When the fix doesn't fix it: a Host header, a router, and a patched nginx
Wanted to reach my Livebox's admin UI from outside my home network, through the nginx-based reverse proxy (npmplus, an nginx-proxy-manager fork) I already run for everything else. Two problems showed up back to back, and the second one took a lot longer to pin down than the first.
Problem 1: the Livebox rejects requests it doesn't recognize
Any request through the proxy came back as an immediate connection reset. Testing directly against the Livebox confirmed it: any HTTPS request whose Host header didn't exactly match its own IP got dropped before a response was even sent. This is anti-DNS-rebinding protection, common on ISP-supplied routers — the router treats a mismatched Host header as a sign someone is trying to trick a browser into managing it from the outside.

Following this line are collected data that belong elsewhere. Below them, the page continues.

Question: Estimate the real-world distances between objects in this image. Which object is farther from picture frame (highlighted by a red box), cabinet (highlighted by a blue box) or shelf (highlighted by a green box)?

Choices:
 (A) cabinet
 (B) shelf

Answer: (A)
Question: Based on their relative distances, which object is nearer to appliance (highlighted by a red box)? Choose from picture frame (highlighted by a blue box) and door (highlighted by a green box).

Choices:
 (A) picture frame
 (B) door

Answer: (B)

Fix: rewrite the Host header before it leaves the proxy, so the Livebox sees a request for 192.168.1.254, not for the public hostname:
proxy_set_header Host 192.168.1.254;
proxy_ssl_server_name off;
That cleared the reset. Progress — but not the finish line.
Problem 2: still failing, with a much sneakier cause
With the Host header fixed, the proxy now returned 502 Bad Gateway — "upstream prematurely closed connection while reading response header." Replaying the exact same request by hand with openssl s_client, same headers, same HTTP version, worked every time: full page, correct size. Through the proxy, it kept failing.

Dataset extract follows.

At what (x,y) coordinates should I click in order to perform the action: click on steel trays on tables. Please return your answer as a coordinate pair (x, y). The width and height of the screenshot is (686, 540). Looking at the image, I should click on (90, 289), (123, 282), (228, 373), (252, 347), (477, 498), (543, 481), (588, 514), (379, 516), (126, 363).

A few rounds of isolating variables (HTTP version, TLS version, cipher suite, ALPN, buffering, keepalive) ruled out anything to do with what the proxy was sending. A packet capture showed the TCP/TLS session between the proxy and the Livebox completing cleanly — no reset, just less data coming back than a full page should contain.
The deciding test: standing up a bare, minimal nginx with an equivalent config, on a different host, worked immediately. That isolated the problem away from "nginx" in general and onto something specific to this particular proxy's setup.

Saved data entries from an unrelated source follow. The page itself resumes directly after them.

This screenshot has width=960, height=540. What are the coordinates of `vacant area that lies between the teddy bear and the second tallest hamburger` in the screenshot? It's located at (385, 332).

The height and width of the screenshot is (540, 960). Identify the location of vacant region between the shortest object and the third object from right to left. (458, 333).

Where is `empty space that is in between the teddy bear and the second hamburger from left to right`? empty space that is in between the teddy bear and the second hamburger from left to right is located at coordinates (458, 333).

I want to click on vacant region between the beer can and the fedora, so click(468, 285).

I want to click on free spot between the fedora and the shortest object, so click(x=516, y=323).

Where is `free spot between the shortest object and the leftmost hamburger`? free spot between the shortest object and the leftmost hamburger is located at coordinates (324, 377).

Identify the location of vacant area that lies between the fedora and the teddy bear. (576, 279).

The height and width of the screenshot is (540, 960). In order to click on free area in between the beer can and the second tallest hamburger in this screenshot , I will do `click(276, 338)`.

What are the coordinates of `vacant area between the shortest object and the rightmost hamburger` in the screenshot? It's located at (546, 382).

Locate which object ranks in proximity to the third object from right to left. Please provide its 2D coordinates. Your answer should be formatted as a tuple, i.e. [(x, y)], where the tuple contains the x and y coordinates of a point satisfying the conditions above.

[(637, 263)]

The proxy manager in question ships a custom-patched nginx build — specifically, one patched to support the nginx-plus-only dynamic upstream resolve feature, so upstream targets can be re-resolved on the fly. That patched code path turned out to be the actual bug. Replacing the generated upstream { ... resolve; } block with a direct proxy_pass straight to the IP fixed it immediately:
location ~ ^/ {
proxy_pass https://192.168.1.254$request_uri;
proxy_set_header Host 192.168.1.254;
proxy_ssl_server_name off;
}
Takeaways
- If a reverse-proxied request to a router/appliance admin UI gets silently reset, check the
Hostheader first — a lot of consumer routers guard against exactly this. - When a fix doesn't fix it, don't assume the theory was wrong — check whether you're still testing the same code path. A working manual replay next to a failing proxied one is a strong signal something below the config layer is involved, not just above it.
- Custom-patched software carries custom-patched bugs. A feature borrowed from a commercial fork (in this case, nginx-plus's dynamic upstream resolution) is exactly the kind of code path that gets less real-world mileage than the stable core it's bolted onto.